2. More granular audience targeting — Marketers benefit from a huge amount of targeting options when it comes to online advertising. The growth of cookies and information-rich social media, means that the data is there to go beyond simple demographic, geographic, and time-based targeting options. Being able to tap into this information at scale through big data programs unlocks the ability for much more intelligent targeting. … A lot of companies are looking at ways of measuring cross-channel behavior, making it easier in the future to integrate campaigns across offline and online.
3. Optimizing campaigns in real-time — Understanding current performance enables marketers to optimize their campaigns and improve results in real-time. While it is potentially possible for humans to look at performance data, analyze it and make optimization decisions, big data adds a huge number of additional variables that are difficult for our brains to compute. Big data technology, such as algorithmic decisioning processes, can provide the sheer processing power needed to optimize campaigns in a scalable, real-time manner. …

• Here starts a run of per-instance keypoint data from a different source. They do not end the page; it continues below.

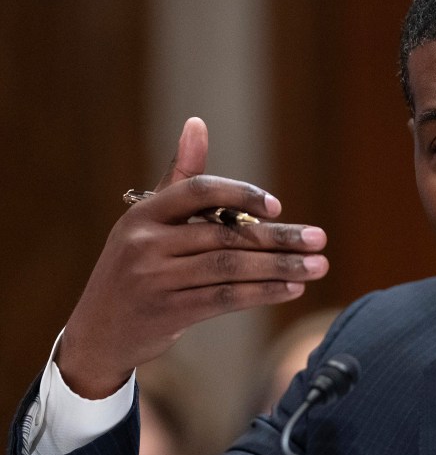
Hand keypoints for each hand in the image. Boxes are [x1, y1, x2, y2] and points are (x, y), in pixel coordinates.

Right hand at [57, 118, 328, 398]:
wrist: (98, 331)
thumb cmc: (137, 266)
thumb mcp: (149, 220)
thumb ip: (181, 176)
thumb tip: (197, 124)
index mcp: (144, 213)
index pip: (199, 191)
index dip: (241, 194)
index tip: (279, 206)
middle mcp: (146, 243)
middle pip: (225, 235)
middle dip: (278, 237)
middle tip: (319, 239)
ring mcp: (155, 280)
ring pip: (230, 268)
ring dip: (280, 267)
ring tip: (317, 266)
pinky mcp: (168, 312)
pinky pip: (225, 299)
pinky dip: (263, 293)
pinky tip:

4. Moving to multi-touch attribution — From the first web adverts, marketers have predominantly used the last-click model for conversion attribution, even though multiple factors tend to impact conversions. The problem was that previously capturing these different, interrelated factors and understanding their relative value was difficult. Big data changes this, by making it easier to track, analyse and evaluate activity across the consumer purchase life cycle. Consequently marketers can adopt a multi-touch approach which takes into account all touch-points.
The article concludes, “Big data promises to transform marketing as a discipline, providing the ability to better understand customers, in real-time, on a vast scale.” There has been a lot of hype and a lot of concern about big data in recent months. The fact remains, however, that data is going to continue to be generated, gathered, and analyzed. Manufacturers and retailers need to ensure that they are gleaning actionable insights from their data so that improved customer experiences result in an improved bottom line.